The frequency of interval workouts absolutely depends on your fitness level and experience. For newer athletes, I recommend starting off with one interval workout per week. More experienced athletes can certainly incorporate two interval workouts per week, and advanced athletes can even attempt to have greater adaptations with back-to-back interval workouts.
Remember: higher intensity equals shorter adaptation process, but comes at the cost of longer recovery time. When incorporating VO2 max intervals into your training, you need to put an emphasis on recovery (both rest and nutrition), and monitor your body closely for fatigue. Ultimately, you do not ever want to incorporate interval workouts into your training plan in a way that will hinder your overall ultramarathon goals.
As an ultrarunner myself who is always significantly more comfortable running at my “all day” pace versus the highly uncomfortable “I might puke” pace, I get the hesitation and lack of enjoyment these types of workouts can bring.
BUT…when you consider that significant improvements in overall running fitness can occur in a short period of time with these types of workouts, it almost seems foolish to NOT incorporate them into your training.

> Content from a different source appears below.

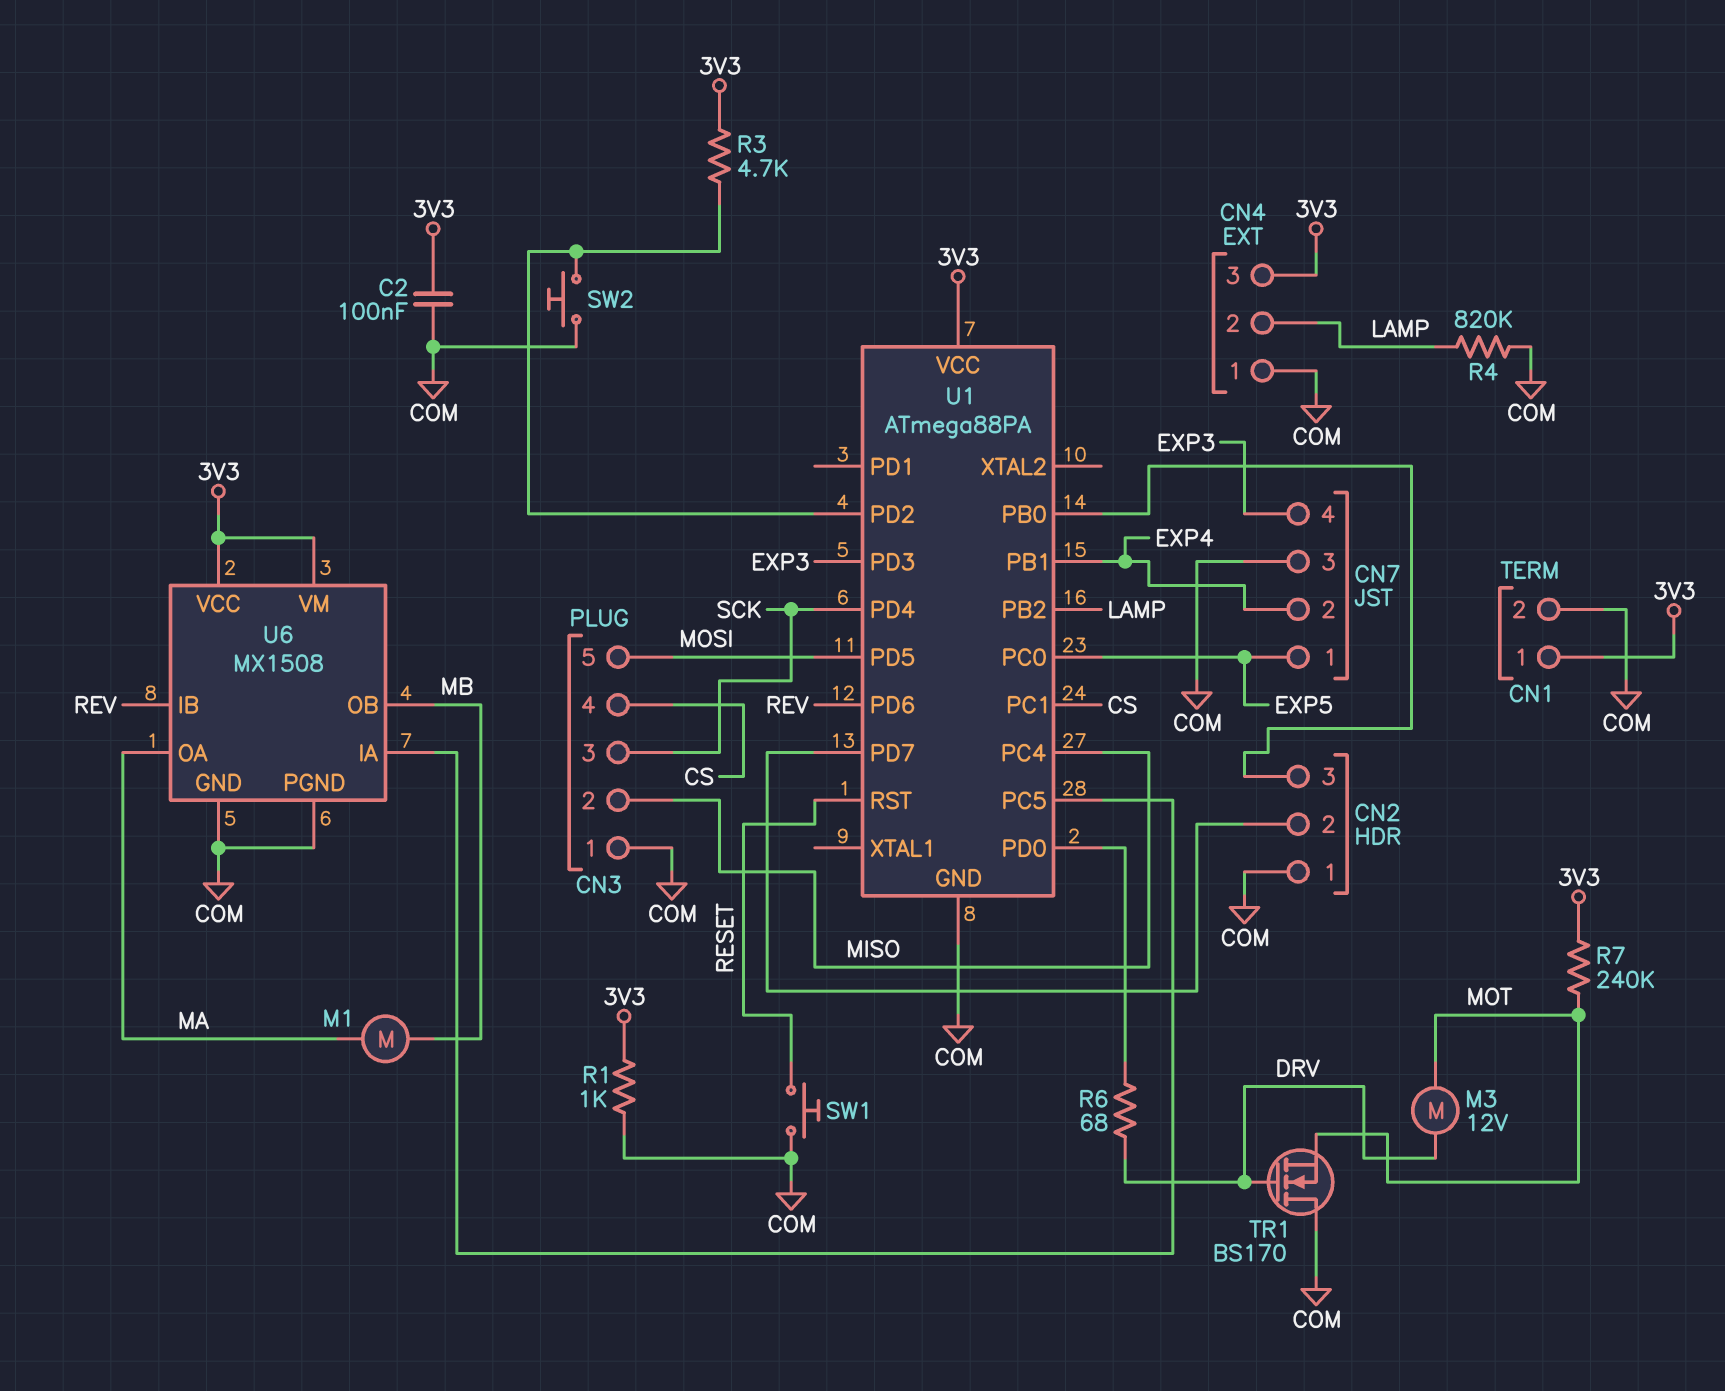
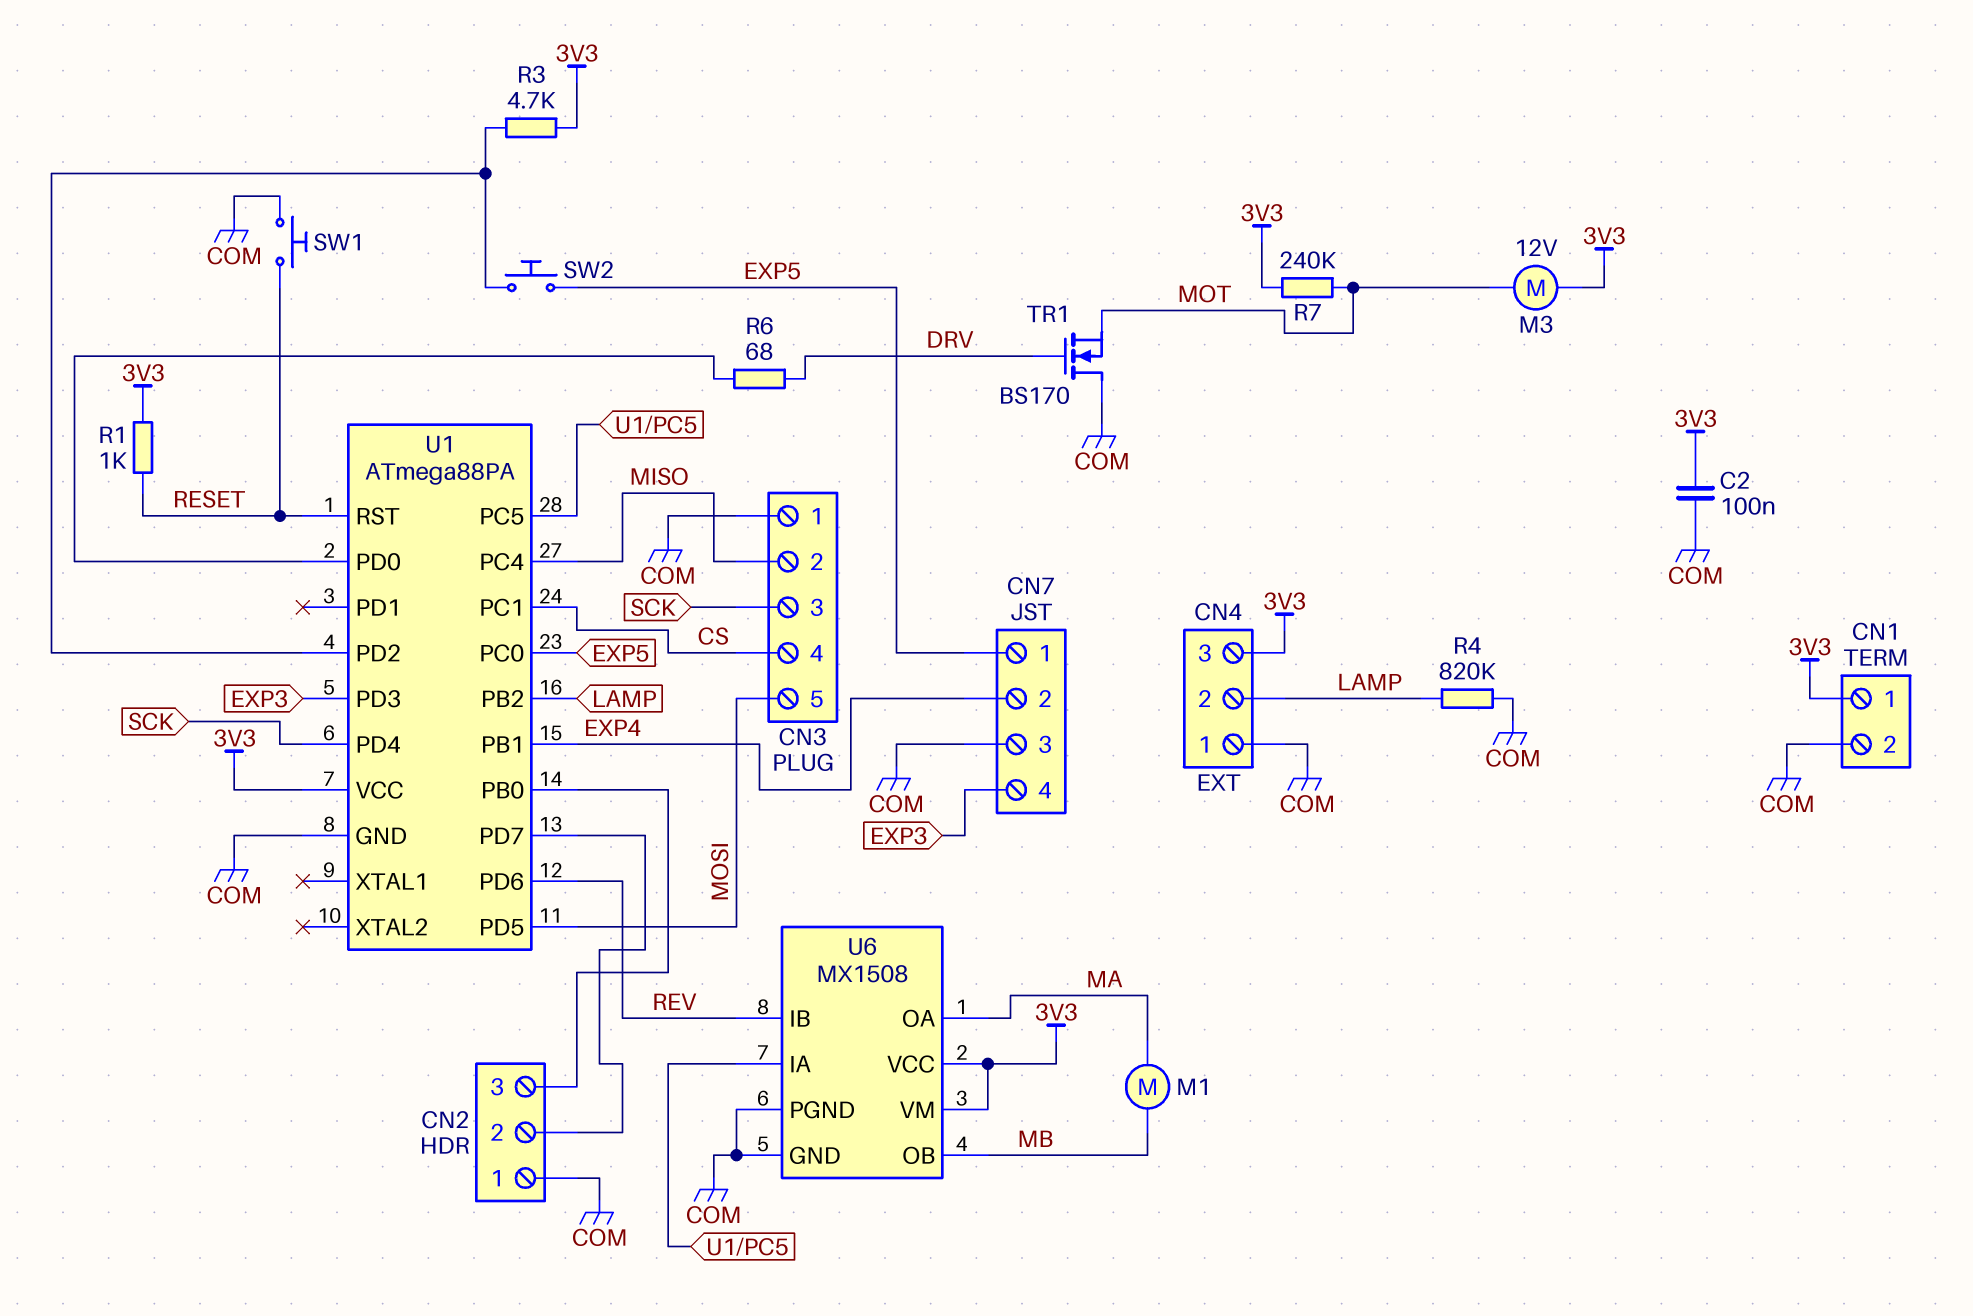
M3: motor 12V (DRV, MOT) -> motor 12V (3V3, MOT)
R1: 1k (3V3, COM) -> 1k (3V3, RESET)
SW2: button (COM, U1/PD2) -> button (EXP5, U1/PD2)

- Helgerud, J., Høydal, K., Wang, E., Karlsen, T., Berg, P., Bjerkaas, M., Simonsen, T., Helgesen, C., Hjorth, N., Bach, R., & Hoff, J. (2007). Aerobic high-intensity intervals improve VO2max more than moderate training. Medicine and science in sports and exercise, 39(4), 665–671. https://doi.org/10.1249/mss.0b013e3180304570
- Koop, J. (2021). Training Essentials for Ultrarunning (2nd Ed.). Koop Endurance Services, LLC
- Seiler, S., & Sjursen, J. E. (2004). Effect of work duration on physiological and rating scale of perceived exertion responses during self-paced interval training. Scandinavian journal of medicine & science in sports, 14(5), 318–325. https://doi.org/10.1046/j.1600-0838.2003.00353.x
- Townsend, L. K., Islam, H., Dunn, E., Eys, M., Robertson-Wilson, J., & Hazell, T. J. (2017). Modified sprint interval training protocols. Part II. Psychological responses. Applied physiology, nutrition, and metabolism = Physiologie appliquee, nutrition et metabolisme, 42(4), 347–353. https://doi.org/10.1139/apnm-2016-0479
- United Endurance Sports Coaching Academy (2021). Ultrarunning Coach Certification.